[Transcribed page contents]
* * * *

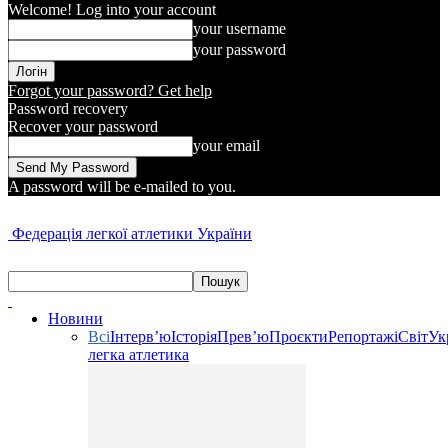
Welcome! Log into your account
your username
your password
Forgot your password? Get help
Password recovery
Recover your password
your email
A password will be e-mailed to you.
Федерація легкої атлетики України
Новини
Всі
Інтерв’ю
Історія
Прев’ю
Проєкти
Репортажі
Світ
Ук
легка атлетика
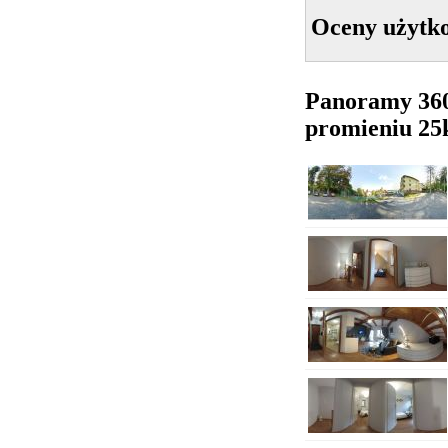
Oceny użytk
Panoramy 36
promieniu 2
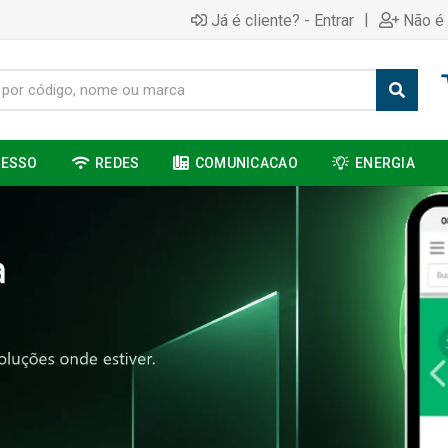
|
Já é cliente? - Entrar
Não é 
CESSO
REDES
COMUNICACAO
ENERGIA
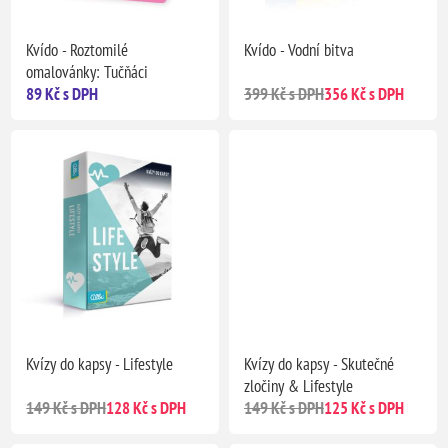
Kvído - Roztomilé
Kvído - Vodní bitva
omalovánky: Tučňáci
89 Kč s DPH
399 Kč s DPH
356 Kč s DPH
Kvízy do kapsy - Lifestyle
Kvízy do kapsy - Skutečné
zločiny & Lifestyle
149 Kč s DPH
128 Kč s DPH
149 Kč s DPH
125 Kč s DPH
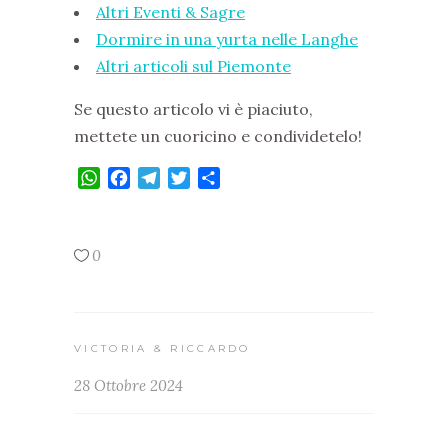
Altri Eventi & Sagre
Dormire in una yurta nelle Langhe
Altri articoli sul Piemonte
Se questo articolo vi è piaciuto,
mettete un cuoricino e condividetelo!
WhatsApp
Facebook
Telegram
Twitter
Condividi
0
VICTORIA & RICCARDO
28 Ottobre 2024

* * * *

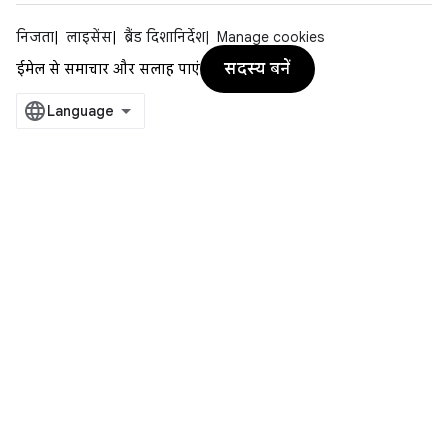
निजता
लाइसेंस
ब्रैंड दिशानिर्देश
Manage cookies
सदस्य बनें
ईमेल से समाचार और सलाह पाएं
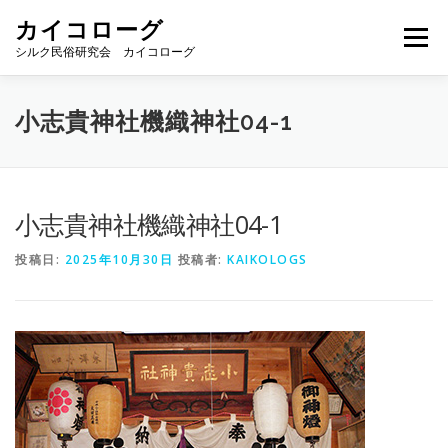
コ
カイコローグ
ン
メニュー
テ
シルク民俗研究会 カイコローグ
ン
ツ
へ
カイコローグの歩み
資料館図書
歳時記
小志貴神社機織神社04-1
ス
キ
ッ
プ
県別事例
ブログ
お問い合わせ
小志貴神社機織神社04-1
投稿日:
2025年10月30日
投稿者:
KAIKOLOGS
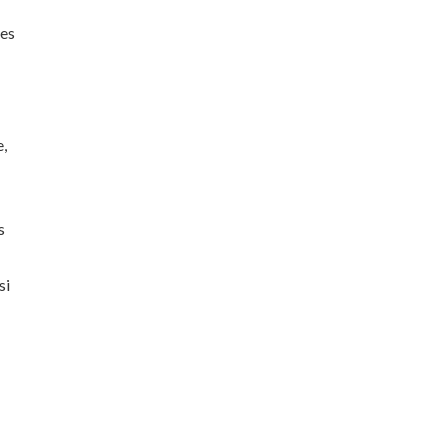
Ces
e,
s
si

* * * *

PROBLEM TO SOLVE -
How many lines of the data above contain the string "Altri", with case counted? Reply with the number alone.

SOLUTION FOR THIS EXERCISE -
2